Work to be completed | Write out every line of the records below as a numbered list, skipping blank lines and leaving the pictures out.

## start Data shown

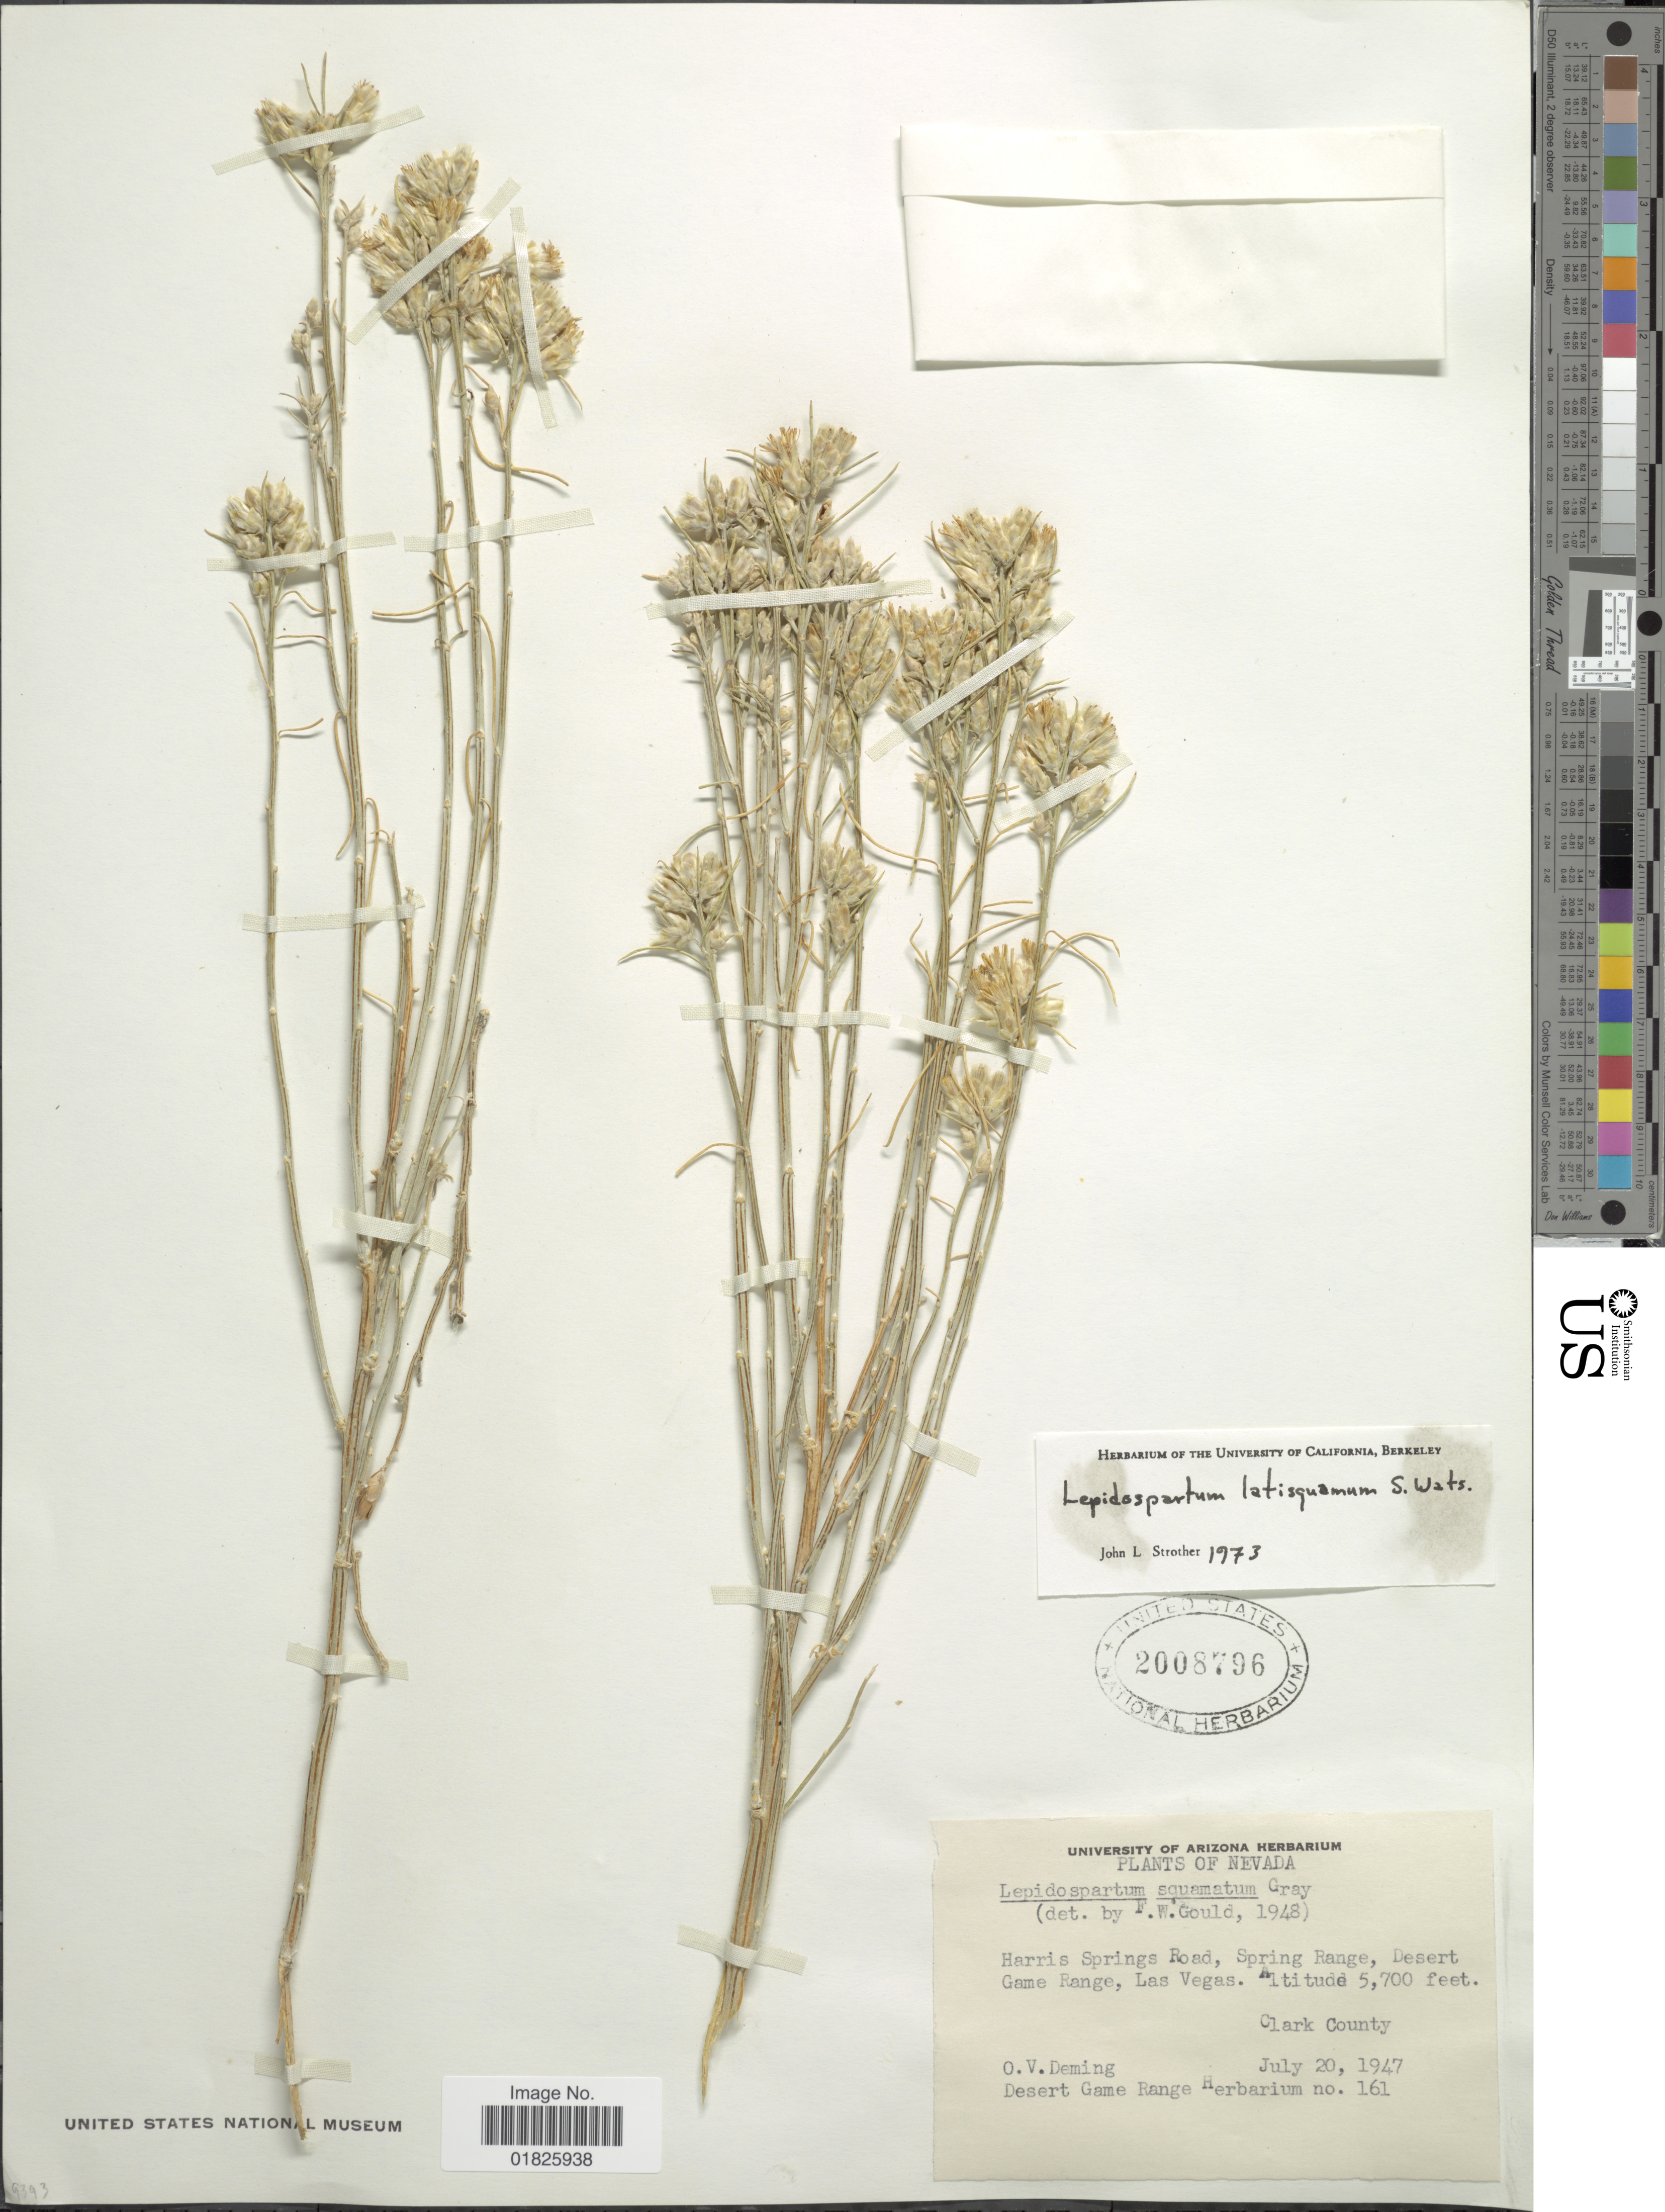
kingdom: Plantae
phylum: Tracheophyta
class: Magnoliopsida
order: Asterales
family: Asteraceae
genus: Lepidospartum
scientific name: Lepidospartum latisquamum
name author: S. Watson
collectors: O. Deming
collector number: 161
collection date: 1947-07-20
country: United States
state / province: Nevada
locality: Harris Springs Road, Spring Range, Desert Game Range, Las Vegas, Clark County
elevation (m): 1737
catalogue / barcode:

## end Data shown

Expected output |
1. kingdom: Plantae
2. phylum: Tracheophyta
3. class: Magnoliopsida
4. order: Asterales
5. family: Asteraceae
6. genus: Lepidospartum
7. scientific name: Lepidospartum latisquamum
8. name author: S. Watson
9. collectors: O. Deming
10. collector number: 161
11. collection date: 1947-07-20
12. country: United States
13. state / province: Nevada
14. locality: Harris Springs Road, Spring Range, Desert Game Range, Las Vegas, Clark County
15. elevation (m): 1737
16. catalogue / barcode:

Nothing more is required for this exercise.